The name of the design, specifically the “short” part, refers to the barrel and not the magazine. The magazine size has remained constant since the initial development of the rifle, holding 10 rounds of ammunition typically loaded via stripper clips. It’s a common misconception that the “short magazine” is all one phrase, indicating the magazine had been shortened.
I’m fairly certain that this is the Mk. III (I have to admit I don’t watch these shows live), but based on the length of the barrel and the shape of the cocking piece it looks like a smelly mark three to me.
While the Enfield revolver was technically the official sidearm of the King’s armed forces, the Webley was by far my favorite during WWII. First introduced during The War to End All Wars, the Webley Mk.
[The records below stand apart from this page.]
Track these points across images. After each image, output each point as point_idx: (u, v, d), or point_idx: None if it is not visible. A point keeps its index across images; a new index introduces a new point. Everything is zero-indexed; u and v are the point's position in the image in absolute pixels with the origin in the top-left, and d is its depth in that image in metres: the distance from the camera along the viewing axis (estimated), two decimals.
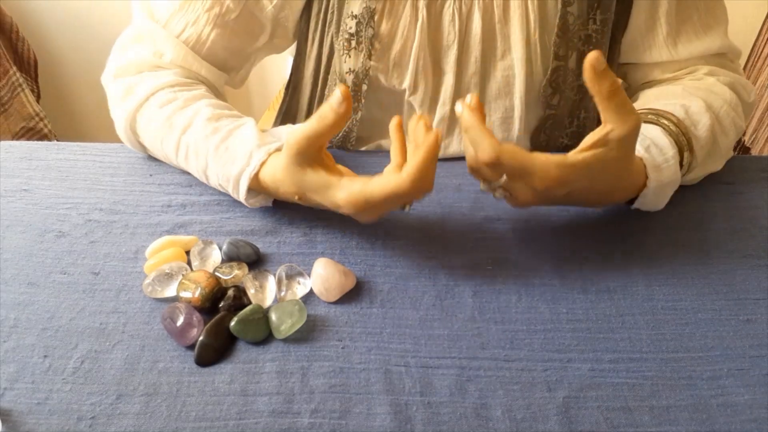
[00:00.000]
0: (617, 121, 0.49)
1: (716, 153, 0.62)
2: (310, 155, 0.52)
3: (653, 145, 0.57)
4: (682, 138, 0.58)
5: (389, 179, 0.49)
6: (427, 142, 0.48)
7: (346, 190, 0.50)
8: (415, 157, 0.48)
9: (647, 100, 0.67)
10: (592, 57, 0.47)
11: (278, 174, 0.54)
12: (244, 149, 0.56)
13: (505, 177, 0.52)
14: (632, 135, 0.50)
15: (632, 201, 0.59)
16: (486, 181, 0.54)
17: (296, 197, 0.55)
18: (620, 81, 0.49)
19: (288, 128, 0.65)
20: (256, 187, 0.57)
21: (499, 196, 0.53)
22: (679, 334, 0.50)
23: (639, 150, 0.56)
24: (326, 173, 0.52)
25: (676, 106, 0.61)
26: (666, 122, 0.59)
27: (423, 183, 0.48)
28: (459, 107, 0.52)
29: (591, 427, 0.44)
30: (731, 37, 0.69)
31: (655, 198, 0.58)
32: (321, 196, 0.53)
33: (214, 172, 0.58)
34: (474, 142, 0.51)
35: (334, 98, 0.48)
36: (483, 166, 0.51)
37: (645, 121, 0.60)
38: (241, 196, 0.57)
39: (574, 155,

VI in .455 caliber was an improvement over the 1887 design in a few minor ways, but in reality it was the exact same weapon used to keep savage Zulus at bay all those years ago.
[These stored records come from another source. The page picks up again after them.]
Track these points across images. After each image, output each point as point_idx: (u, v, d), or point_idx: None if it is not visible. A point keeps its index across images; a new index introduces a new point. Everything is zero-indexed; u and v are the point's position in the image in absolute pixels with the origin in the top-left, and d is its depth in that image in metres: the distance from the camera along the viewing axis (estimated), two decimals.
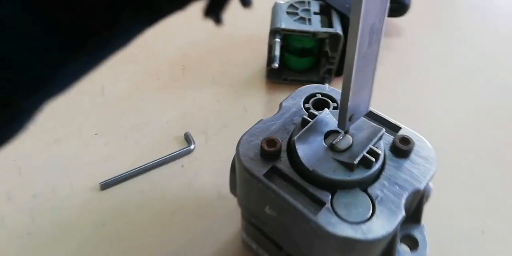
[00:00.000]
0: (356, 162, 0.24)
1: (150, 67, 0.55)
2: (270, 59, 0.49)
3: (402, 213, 0.24)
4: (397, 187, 0.25)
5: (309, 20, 0.50)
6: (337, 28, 0.48)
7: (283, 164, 0.26)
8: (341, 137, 0.26)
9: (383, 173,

The most remarkable feature of this gun was its “break action” design. Instead of having the cylinder swing to one side for loading or having a loading gate at the rear of the frame, the entire gun simply hinges upwards exposing the breech end of the cylinder. This made loading and unloading easier, especially since the extractor automatically ejected the spent casings.
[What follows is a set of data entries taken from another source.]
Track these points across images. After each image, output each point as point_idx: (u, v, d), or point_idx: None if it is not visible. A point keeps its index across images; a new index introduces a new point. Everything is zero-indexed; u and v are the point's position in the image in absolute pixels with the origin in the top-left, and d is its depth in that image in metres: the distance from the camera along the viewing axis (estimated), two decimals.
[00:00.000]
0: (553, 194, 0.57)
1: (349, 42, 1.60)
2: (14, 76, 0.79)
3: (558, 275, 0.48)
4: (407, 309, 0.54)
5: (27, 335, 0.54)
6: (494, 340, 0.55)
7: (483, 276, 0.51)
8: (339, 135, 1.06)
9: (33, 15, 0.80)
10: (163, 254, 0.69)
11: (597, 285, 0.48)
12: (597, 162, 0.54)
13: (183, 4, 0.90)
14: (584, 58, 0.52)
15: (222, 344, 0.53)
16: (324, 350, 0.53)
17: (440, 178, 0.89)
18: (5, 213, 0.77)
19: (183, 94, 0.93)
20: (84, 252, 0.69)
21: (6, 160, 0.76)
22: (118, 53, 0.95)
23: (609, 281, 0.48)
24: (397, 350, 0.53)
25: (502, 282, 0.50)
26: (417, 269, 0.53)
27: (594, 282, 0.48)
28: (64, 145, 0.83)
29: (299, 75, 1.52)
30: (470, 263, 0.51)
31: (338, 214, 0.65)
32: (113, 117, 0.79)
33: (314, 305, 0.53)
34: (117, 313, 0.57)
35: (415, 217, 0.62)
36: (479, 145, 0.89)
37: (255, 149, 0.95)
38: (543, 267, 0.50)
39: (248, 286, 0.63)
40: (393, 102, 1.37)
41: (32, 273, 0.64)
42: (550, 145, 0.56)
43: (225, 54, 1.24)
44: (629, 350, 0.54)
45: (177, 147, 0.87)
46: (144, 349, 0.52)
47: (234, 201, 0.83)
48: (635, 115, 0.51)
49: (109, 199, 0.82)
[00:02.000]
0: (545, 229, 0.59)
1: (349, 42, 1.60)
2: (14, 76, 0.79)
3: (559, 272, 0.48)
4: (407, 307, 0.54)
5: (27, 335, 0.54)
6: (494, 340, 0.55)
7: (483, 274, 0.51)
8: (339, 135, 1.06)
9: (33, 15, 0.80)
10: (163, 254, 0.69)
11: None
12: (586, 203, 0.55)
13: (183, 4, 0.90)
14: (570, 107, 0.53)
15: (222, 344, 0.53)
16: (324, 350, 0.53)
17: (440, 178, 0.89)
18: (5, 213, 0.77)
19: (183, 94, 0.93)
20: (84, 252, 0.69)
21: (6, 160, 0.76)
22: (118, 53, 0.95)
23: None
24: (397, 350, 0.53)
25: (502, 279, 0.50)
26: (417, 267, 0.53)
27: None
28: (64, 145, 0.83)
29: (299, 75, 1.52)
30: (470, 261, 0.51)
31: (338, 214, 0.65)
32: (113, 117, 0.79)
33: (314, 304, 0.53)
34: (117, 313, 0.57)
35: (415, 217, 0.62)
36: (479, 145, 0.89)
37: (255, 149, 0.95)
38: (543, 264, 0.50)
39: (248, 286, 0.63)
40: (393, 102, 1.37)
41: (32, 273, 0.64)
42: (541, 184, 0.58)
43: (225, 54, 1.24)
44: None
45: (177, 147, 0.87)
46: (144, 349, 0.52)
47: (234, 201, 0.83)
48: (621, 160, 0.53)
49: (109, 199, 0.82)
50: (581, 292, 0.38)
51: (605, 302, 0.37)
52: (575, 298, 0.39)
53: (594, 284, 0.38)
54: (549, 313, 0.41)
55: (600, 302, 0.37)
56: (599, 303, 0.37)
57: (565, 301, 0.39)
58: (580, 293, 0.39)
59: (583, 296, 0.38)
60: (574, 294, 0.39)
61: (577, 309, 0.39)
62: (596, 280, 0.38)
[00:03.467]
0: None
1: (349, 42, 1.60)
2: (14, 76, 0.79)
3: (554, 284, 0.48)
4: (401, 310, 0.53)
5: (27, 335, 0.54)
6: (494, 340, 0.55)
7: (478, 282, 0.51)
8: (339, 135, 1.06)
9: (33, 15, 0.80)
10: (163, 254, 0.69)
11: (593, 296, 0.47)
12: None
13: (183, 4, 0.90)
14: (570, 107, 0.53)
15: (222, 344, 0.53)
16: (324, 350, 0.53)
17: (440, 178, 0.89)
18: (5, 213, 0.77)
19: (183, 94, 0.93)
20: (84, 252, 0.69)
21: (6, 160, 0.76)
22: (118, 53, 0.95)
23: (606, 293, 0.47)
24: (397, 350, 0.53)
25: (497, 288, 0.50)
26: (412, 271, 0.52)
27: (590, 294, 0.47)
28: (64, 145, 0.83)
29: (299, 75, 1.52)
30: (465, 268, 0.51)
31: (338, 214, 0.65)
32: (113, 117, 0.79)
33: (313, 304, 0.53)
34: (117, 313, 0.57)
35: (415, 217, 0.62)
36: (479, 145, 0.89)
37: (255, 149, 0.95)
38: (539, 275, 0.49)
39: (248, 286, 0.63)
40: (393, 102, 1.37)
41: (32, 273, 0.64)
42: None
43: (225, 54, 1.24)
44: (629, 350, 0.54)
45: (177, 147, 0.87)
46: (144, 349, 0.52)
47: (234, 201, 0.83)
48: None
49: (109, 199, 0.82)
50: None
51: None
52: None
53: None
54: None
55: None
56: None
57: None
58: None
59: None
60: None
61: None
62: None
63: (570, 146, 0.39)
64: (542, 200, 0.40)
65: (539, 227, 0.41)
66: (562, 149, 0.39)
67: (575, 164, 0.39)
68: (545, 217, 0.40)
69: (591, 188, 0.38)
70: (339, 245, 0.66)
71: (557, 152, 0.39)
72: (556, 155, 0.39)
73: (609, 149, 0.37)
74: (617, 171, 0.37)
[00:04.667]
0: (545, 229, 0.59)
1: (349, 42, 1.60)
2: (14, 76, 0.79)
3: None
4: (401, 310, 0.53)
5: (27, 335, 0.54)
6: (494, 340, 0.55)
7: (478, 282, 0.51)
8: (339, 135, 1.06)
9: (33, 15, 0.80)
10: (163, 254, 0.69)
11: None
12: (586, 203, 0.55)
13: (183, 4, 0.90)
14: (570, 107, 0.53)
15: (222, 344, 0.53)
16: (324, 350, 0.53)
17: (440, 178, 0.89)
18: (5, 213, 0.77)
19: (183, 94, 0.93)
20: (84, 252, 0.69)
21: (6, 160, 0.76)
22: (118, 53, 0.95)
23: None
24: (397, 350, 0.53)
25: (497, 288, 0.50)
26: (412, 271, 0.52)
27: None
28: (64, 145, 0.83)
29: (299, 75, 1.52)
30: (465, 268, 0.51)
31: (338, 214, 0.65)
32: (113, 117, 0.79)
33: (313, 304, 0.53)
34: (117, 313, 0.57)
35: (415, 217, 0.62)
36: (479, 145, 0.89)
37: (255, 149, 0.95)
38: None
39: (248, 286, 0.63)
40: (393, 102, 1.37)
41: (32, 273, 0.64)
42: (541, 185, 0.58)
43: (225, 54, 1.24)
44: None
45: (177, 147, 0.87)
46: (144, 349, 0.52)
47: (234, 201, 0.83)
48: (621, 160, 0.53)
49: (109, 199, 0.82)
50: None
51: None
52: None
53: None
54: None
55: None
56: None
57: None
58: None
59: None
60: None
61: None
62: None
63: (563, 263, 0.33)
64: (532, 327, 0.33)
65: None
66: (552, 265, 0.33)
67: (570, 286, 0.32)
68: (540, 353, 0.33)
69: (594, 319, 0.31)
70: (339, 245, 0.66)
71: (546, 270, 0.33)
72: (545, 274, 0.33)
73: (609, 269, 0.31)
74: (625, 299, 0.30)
Unfortunately, by the beginning of WWII, the Webley was already massively out of date. The American M1911A1 was in service by then and even the Germans had moved on to semi-automatic magazine fed handguns. The Webley would continue to see use as the preferred sidearm of police agencies within the realm, but even in that role it has been largely phased out. Webleys can still be found in combat in the Middle East and Africa, and generally anywhere the British had an influence at one time, but the only production models still available are reproductions.
What did I think of the weapon choice for this week? For one thing, if they were going to do a show focusing on English firearms they’ve hit the nail squarely on the head. Unless they wanted to scrounge up some Baker rifles or a Brown Bess somewhere, these are the two firearms that immediately spring to mind when I think of “English firearms.” Great Britain isn’t exactly known for its affinity for firearms – certainly not any more – so naturally their production of iconic firearms has been somewhat lacking compared to their redneck cousins across the pond. Heck, even the French have had more luck in that field.
Even with the island nation’s lackluster overall record, though, these two firearms are definitely worthy of attention on the same level as the other firearms of the period and perhaps moreso for the impact they have had on the world in the hands of the Empire’s forces overseas.